When you reach the line below that has "focal_35mm: 225", start returning lines exactly, and stop after the line that has "exposure_s: 1/100"; skip the pictures.

Lens and sensor metadata:
_ _ _ _ _ _ _
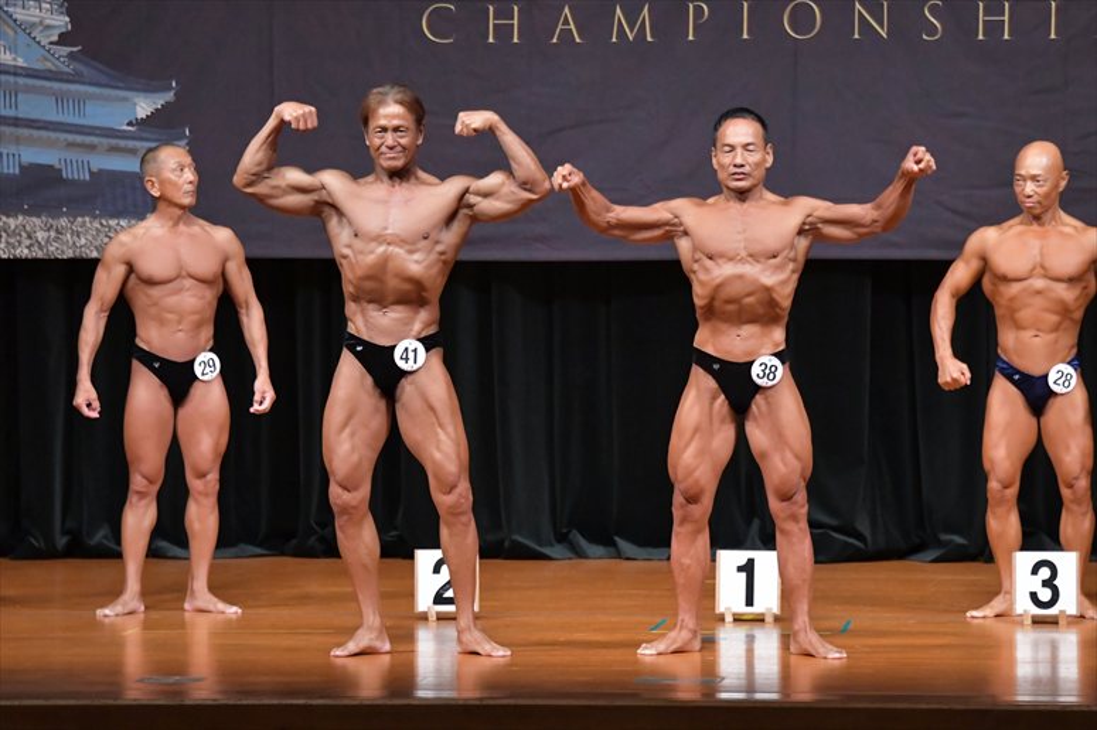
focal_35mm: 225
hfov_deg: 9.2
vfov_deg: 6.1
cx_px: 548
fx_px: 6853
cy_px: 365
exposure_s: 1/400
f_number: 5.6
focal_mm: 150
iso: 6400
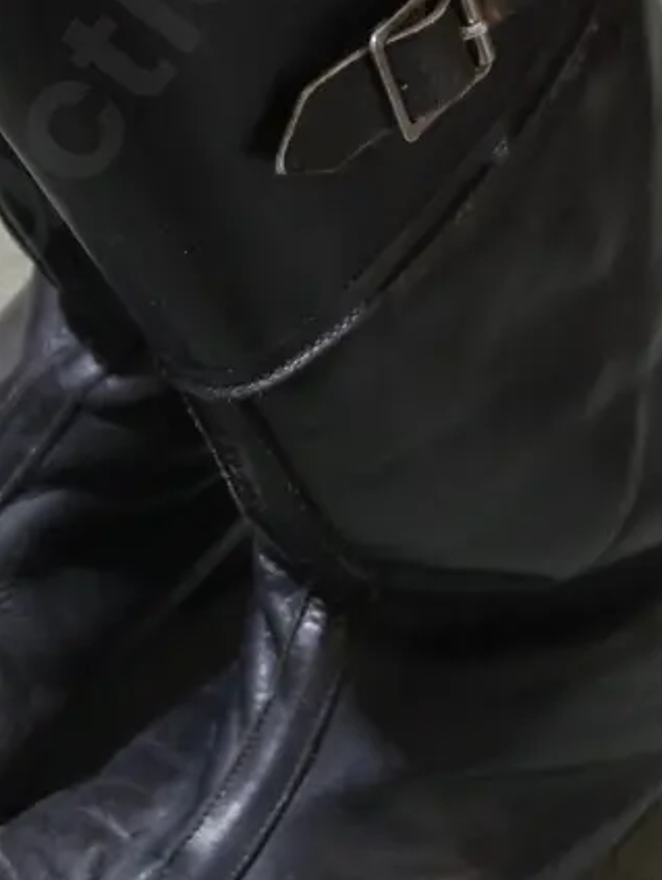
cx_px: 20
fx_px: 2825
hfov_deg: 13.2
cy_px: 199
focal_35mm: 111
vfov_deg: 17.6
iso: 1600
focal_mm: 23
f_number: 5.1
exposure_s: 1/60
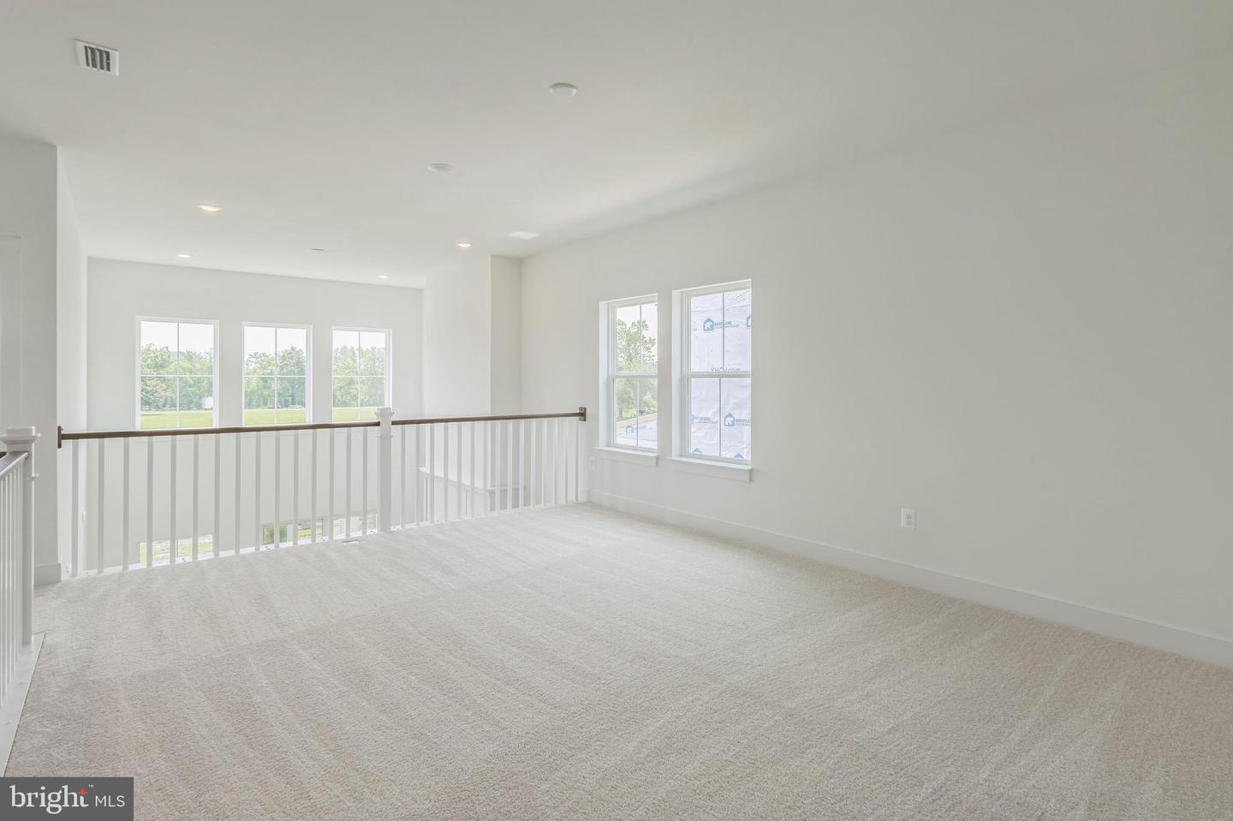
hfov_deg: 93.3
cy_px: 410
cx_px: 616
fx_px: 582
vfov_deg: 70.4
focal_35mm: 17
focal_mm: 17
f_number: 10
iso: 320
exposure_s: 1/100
_ _ _ _ _ _ _
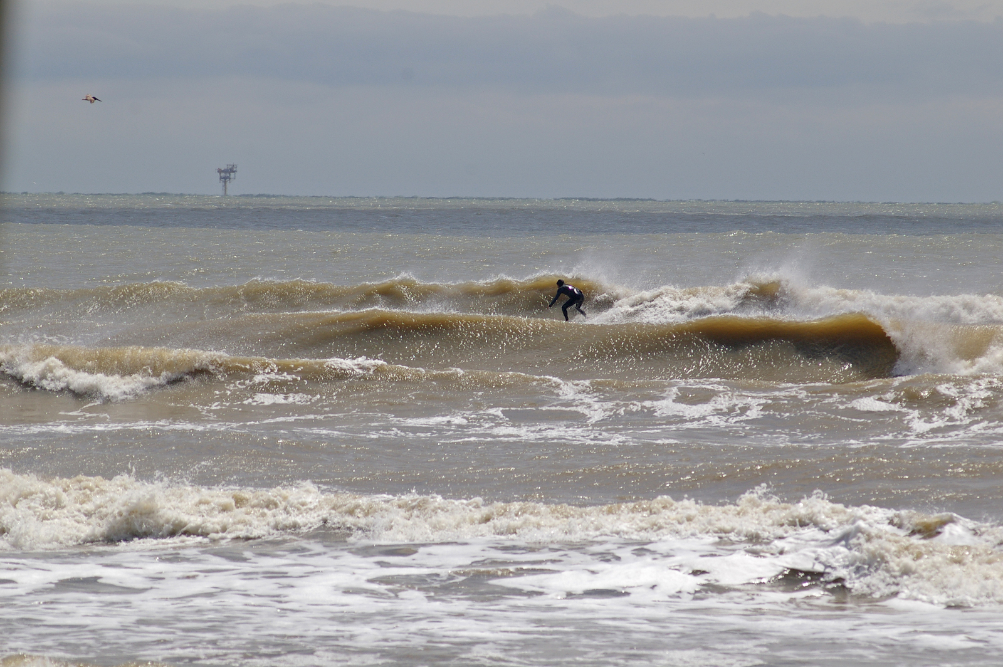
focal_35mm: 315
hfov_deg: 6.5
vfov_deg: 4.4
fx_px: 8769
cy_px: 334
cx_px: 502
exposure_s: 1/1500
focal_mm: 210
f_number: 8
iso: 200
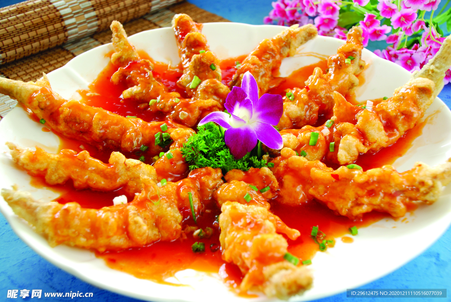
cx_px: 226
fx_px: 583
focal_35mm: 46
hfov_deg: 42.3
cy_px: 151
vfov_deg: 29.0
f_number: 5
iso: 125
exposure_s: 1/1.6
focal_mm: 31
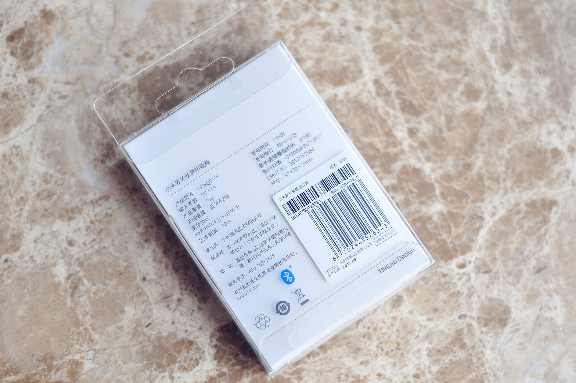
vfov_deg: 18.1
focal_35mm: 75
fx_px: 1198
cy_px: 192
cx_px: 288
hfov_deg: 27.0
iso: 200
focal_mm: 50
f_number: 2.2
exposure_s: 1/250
_ _ _ _ _ _ _
● **THE COMPLETED TASK**
focal_35mm: 225
hfov_deg: 9.2
vfov_deg: 6.1
cx_px: 548
fx_px: 6853
cy_px: 365
exposure_s: 1/400
f_number: 5.6
focal_mm: 150
iso: 6400
cx_px: 20
fx_px: 2825
hfov_deg: 13.2
cy_px: 199
focal_35mm: 111
vfov_deg: 17.6
iso: 1600
focal_mm: 23
f_number: 5.1
exposure_s: 1/60
hfov_deg: 93.3
cy_px: 410
cx_px: 616
fx_px: 582
vfov_deg: 70.4
focal_35mm: 17
focal_mm: 17
f_number: 10
iso: 320
exposure_s: 1/100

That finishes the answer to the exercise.